After a November 2018 escalation in the conflict between the Ukrainian navy and the Russian coast guard at the Kerch Strait, the maritime situation in this area has remained tense. Russia contests Ukraine’s freedom of movement into the Sea of Azov, which is separated from the Black Sea by the strait. That channel came under de facto Russian control after the Kremlin annexed Crimea in 2014.
Since the confrontation last year between Russia and Ukraine at Kerch Strait, NATO warships have been traveling into the Black Sea to demonstrate support for Ukraine. In the latest visit, the destroyer USS Donald Cook entered the Black Sea on Jan. 19 and visited Batumi in Georgia, while being closely tracked by Russian navy vessels. The British HMS Echo, a hydrographic survey ship, had visited the area in December. At the time, the British presence was openly tied to the Kerch Strait incident, and British Defense Minister Gavin Williamson even boarded a Ukrainian frigate on the Black Sea. NATO has consistently conducted maritime operations in the sea, but its visits have taken on added significance since the breakdown in relations between Ukraine and Russia in 2014. And the recent heightened tensions mean Russia is watching the transits even more closely.
Why It Matters
The situation in the Black Sea resembles the dispute in the South China Sea, where U.S. and British vessels both conduct freedom of navigation operations. In the Black Sea, the visits have evolved from a conceptual show of support for Kiev to a more practical backing of Ukraine’s freedom of navigation. However, unlike the operations in the South China Sea, these NATO vessels are unlikely to directly challenge Russian limits to freedom of navigation by traveling through the Kerch Strait and into the Sea of Azov. While the Montreux Convention, which governs the presence of foreign navies in the Black Sea, technically doesn’t prevent them from doing so, a great degree of tactical risk would be associated with such an operation deep in an area where the Russian navy is dominant.

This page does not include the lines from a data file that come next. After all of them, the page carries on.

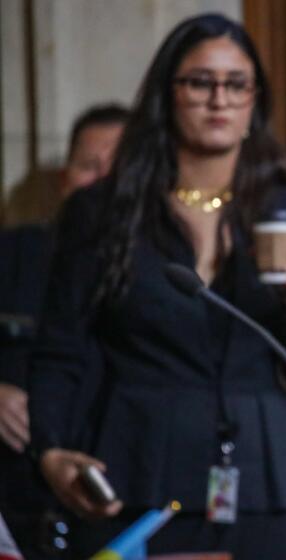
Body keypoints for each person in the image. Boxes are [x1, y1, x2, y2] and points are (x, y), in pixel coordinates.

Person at [27, 14, 286, 558]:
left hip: (264, 478)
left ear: (255, 101)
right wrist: (49, 450)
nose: (220, 99)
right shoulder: (101, 212)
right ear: (168, 93)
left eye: (237, 84)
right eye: (200, 82)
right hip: (141, 470)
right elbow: (59, 350)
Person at [0, 103, 128, 560]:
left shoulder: (160, 277)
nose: (103, 183)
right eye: (89, 167)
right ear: (63, 179)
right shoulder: (12, 252)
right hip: (16, 507)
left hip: (113, 505)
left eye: (118, 170)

The Montreux Convention also severely limits the NATO presence, restricting the number of non-Black Sea state naval vessels and their time in the sea. Even when the sizable fleet of Turkey, a NATO member, is taken into account, Russia’s ability to project significant force over the Black Sea through its land-based missile systems, as well as its air assets, gives it a sizable advantage. And the limited strength of the Ukrainian navy means that the Russian Black Sea fleet — despite its own challenges — is able to maintain supremacy there and particularly in the Sea of Azov.
What Happens Next
Though NATO has made it clear that it wants to support Ukraine when it comes to freedom of navigation in the Kerch Strait and the Sea of Azov, the reality is that this area is still very much at the mercy of Russian power. The Kremlin has been growing assertive and harassing both civilian and Ukrainian navy vessels traveling in the area, but short of a military engagement, there isn’t a lot standing in Russia’s way. Such an armed engagement would be conducted from a position of inferiority for Ukraine and the West in this particular area, and it would come with a great risk of escalating beyond. Therefore, NATO navies will find themselves limited to a largely symbolic presence in the wider Black Sea.